In that respect, Bob Bennett was completely UNLIKE former Florida Senator and Governor Lawton Chiles, a man I respected since I was a teenager precisely because of how well he treated all people, regardless of who they were, and how very hard he worked to do his job to the best of his ability. #diligent

(I've detailed this before on the blog but for some of you newcomers to the blog, here's a quick history lesson connecting me and former U.S. Senator and Florida governor Lawton Chiles
I first met and campaigned with Sen. Chiles in 1976, when he ran for re-election the first time. 
In fact, he and I were even filmed together one Saturday morning for about thirty minutes by the-then WCKT-TV, Channel 7 -the then-NBC-TV affiliate for Miami- as he and I walked door-to-door campaigning in a  middle-class North Miami Beach neighborhood just a few blocks away from the Dade County Carter-Mondale HQ, which was located in a strip mall behind the much-beloved and iconic Krispy Kreme donut shop on N.E. 167th Street and N.E. 6th Avenue. 
I picked up some donuts afterwards and ate them when the news segment with me came on! :-)

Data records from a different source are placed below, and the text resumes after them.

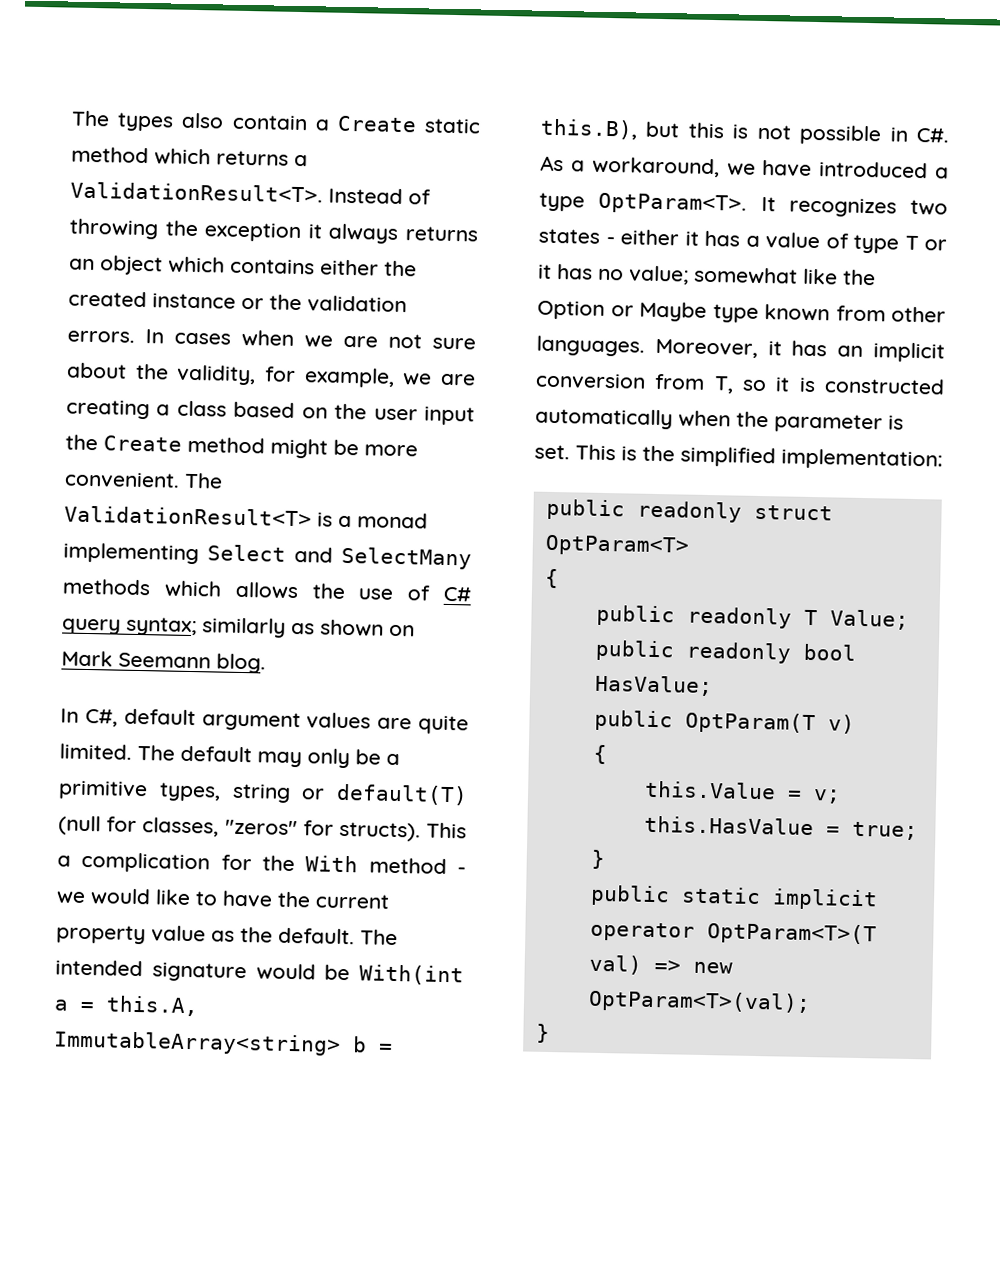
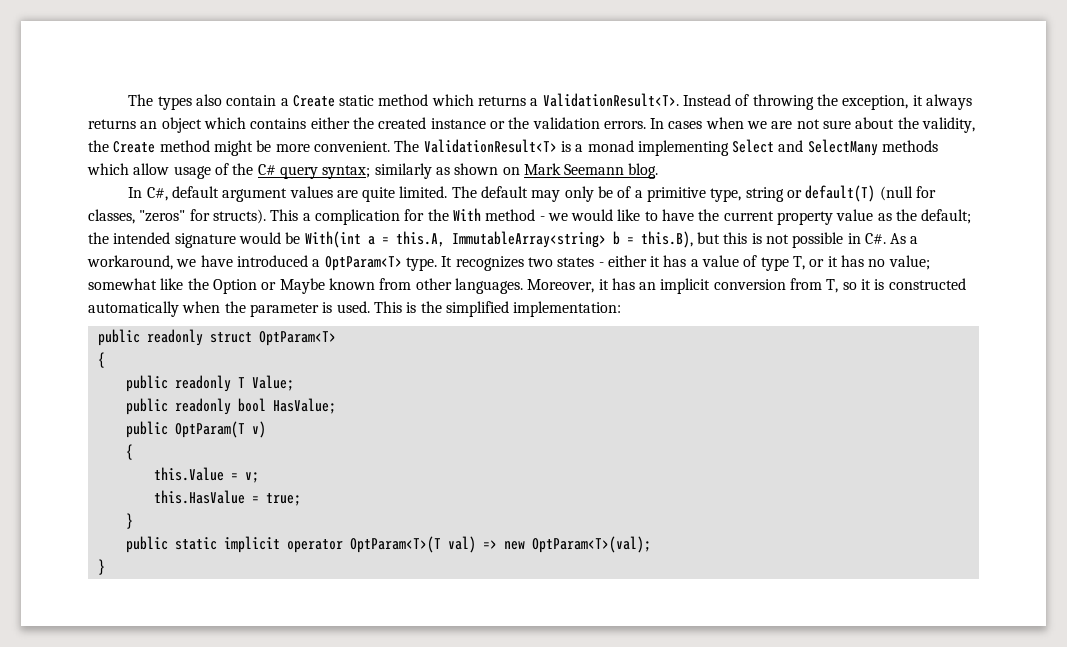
[204,222,303,243] exception -> [842,95,909,110] exception,
[264,366,476,388] [66,399,475,426] for example, we are creating a class based on the user input -> (976, 125) none
[234,581,432,601] allows the use of -> [133,163,254,179] allow usage of the
(381, 757) none -> [617,186,632,198] of
[158,782,221,802] types, -> [710,188,742,202] type,
[278,927,398,946] default. The -> [921,209,972,224] [88,232,109,244] default; the
[539,192,748,215] type OptParam<T>. -> [324,256,437,271] OptParam<T> type.
[904,235,919,251] T -> [793,256,806,270] T,
[712,304,759,323] type -> (325, 286) none
[534,444,570,460] set. -> [336,301,370,313] used.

Many years later, in Washington, before he finally made the decision to run for governor, I had the good fortune to get to know Sen. Chiles and his wife Rhea a lot better, and to come to genuinely appreciate their many remarkable and sterling qualities. 
Many of those conversations with him came on the sidewalks between his Senate office and The Florida House embassy that the two of them had founded for Floridians visiting Washington.
Located right across the street from the U.S. Supreme Court, on East Capitol Street, it's a much-beloved institution among many Floridians who travel a lot to and from Washington, and is a place I personally have spent what seems like hundreds of hours at over the years. 
If not more... Plus, it's where I first had my photograph taken with then-Senator Bob Graham and THE Mickey Mouse. Really.)

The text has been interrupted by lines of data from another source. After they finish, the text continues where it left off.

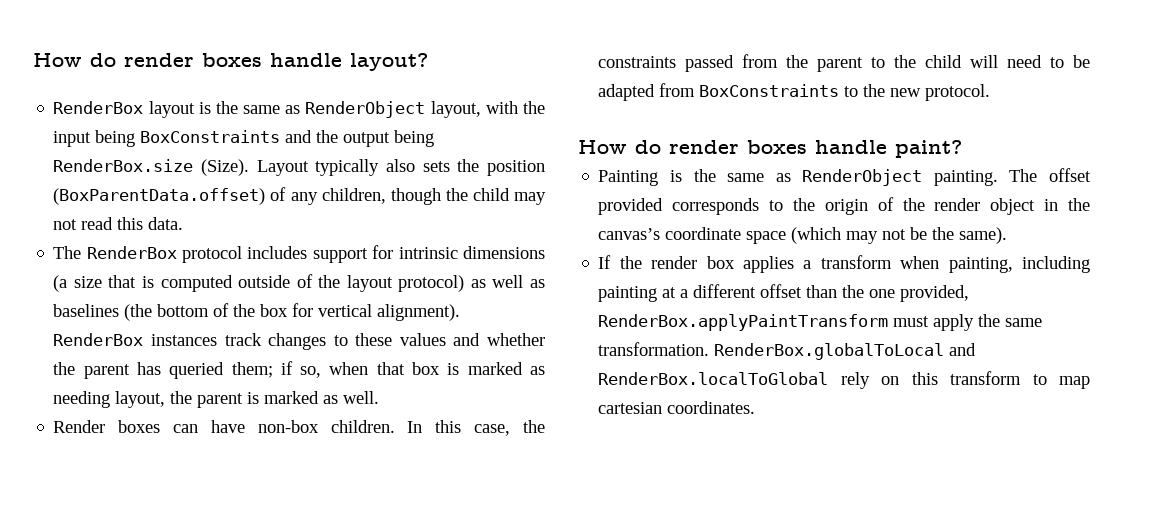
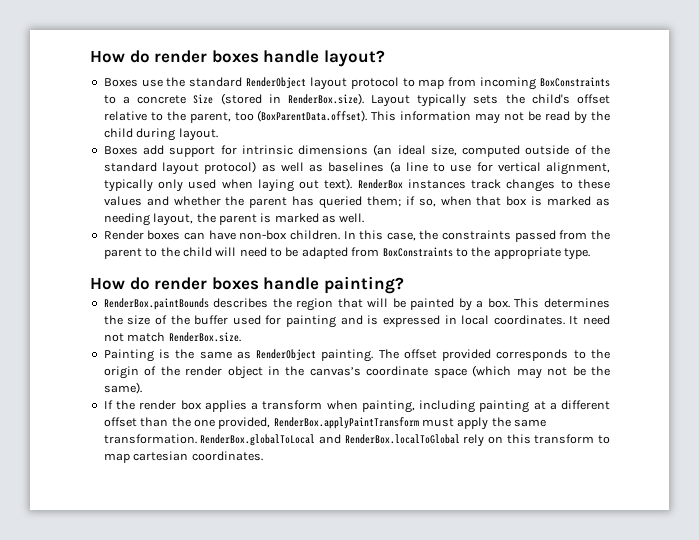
[53,101,545,118] [53,130,435,147] [53,159,250,176] RenderBox layout is the same as RenderObject layout, with the input being BoxConstraints and the output being RenderBox.size (Size). -> [103,77,610,90] [103,93,364,105] Boxes use the standard RenderObject layout protocol to map from incoming BoxConstraints to a concrete Size (stored in RenderBox.size).
[386,159,416,172] also -> (467, 100) none
[487,160,545,176] [53,187,546,205] [53,217,184,230] [53,245,545,263] [53,275,155,292] position (BoxParentData.offset) of any children, though the child may not read this data. // The RenderBox protocol includes support for intrinsic dimensions (a size that is -> [531,94,610,104] [103,110,610,124] [103,128,218,141] [103,144,457,157] child's offset relative to the parent, too (BoxParentData.offset). This information may not be read by the child during layout. // Boxes add support for intrinsic dimensions (an ideal size,
(341, 281) none -> [103,162,157,172] standard
[124,303,461,321] (the bottom of the box for vertical alignment). -> [389,161,610,175] [103,178,353,192] (a line to use for vertical alignment, typically only used when laying out text).
[890,84,991,101] [578,140,962,158] new protocol. // How do render boxes handle paint? -> [493,247,590,260] [90,276,404,294] [103,298,610,311] [103,315,611,328] [103,332,241,342] appropriate type. // How do render boxes handle painting? // RenderBox.paintBounds describes the region that will be painted by a box. This determines the size of the buffer used for painting and is expressed in local coordinates. It need not match RenderBox.size.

Two years after Bennett's ouster, with Republican leaders in Washington still refusing to do what American voters wanted, most especially Tea Party voters, though Sen. Richard Lugar's personality and style were much more refined and professorial than Bennett's, he too was eventually rejected by generations of Indiana voters after serving 36 years in the Senate. Why?
Because he'd increasingly come to be perceived by voters as someone who was permanently disconnected from the pressing concerns of average Indiana citizens and Small Business owners.

As someone who actually lived in Indiana for over four years while Lugar was representing the state in Washington, I can tell you that Lugar eventually LOST the benefit of the doubt he had enjoyed with Hoosier voters for well over four decades, after becoming perceived -rightly I believe- as part of the permanent Washington establishment, not part of the group of hard-working citizen lawmakers assembled in D.C. trying to actually reform government and make it more accountable to American voters.

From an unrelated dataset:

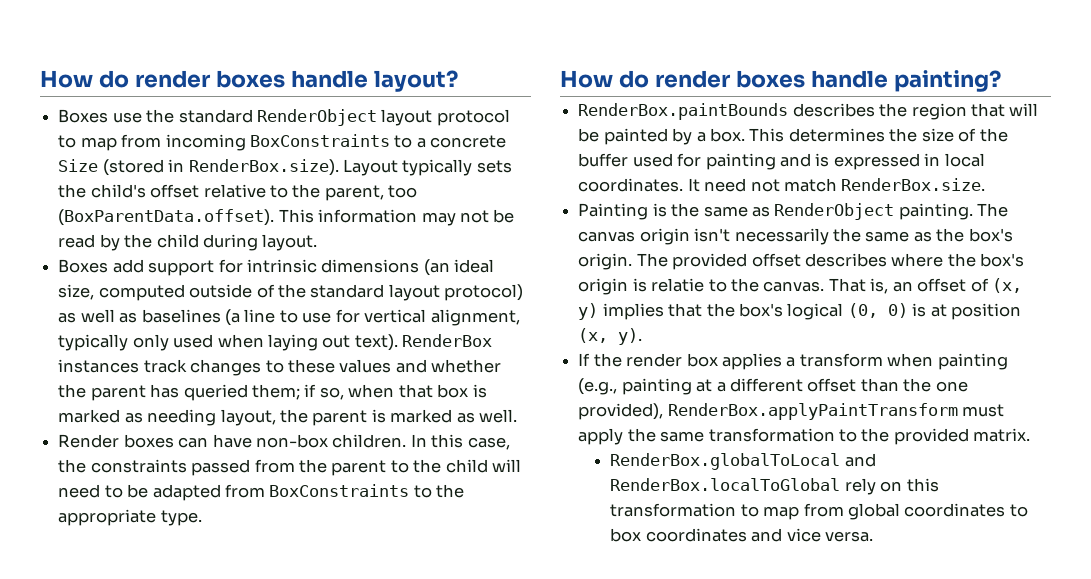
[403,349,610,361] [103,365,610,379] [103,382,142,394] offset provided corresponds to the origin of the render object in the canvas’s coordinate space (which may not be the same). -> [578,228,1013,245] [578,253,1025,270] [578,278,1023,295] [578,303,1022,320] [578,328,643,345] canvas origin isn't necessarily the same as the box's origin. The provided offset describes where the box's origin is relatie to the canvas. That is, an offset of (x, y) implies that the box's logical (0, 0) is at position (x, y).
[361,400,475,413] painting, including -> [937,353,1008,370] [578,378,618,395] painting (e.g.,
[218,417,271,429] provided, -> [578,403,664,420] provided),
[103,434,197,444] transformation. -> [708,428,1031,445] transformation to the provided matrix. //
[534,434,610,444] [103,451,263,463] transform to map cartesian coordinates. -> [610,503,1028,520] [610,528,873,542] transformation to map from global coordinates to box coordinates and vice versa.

I believe that's why Lugar lost in a landslide, as I detailed in my last blog post about Richard Lugar, on May16, 2012: "Richard Mourdock: Precursor or anomaly? Greg Garrison and Charlie Cook adroitly pinpoint where Sen. Richard Lugar eventually lost his way, started losing the trust of Hoosier voters, then lost in a landslide due to the dis-connect. Points largely lost on a predictably apoplectic Beltway MSM"
http://hallandalebeachblog.blogspot.com/2012/05/richard-mourdock-precursor-or-anomaly.html

That a leading #NeverTrump leader like Rick Wilson -who is NOT identified as such in the Roll Call story by the way- tries to imagine that Bob Bennett's defeat presaged Donald Trump's rise this year, is so self-serving and transparent that it is simultaneously funny AND quite telling. 
But probably not in a way I'm sure that Wilson would appreciate.

Some of us who were living and working in DC then and who were pretty observant about how certain powerful people treated other people who weren't powerful or influential -just regular people- haven't forgotten what a complete boor and jerk Senator Bob Bennett was for many years.
Though Bob Bennett and his irksome personality were not on my to-do list when I woke up this morning, I'm happy to take some time here now to set the record straight and remind you of what the #truth is.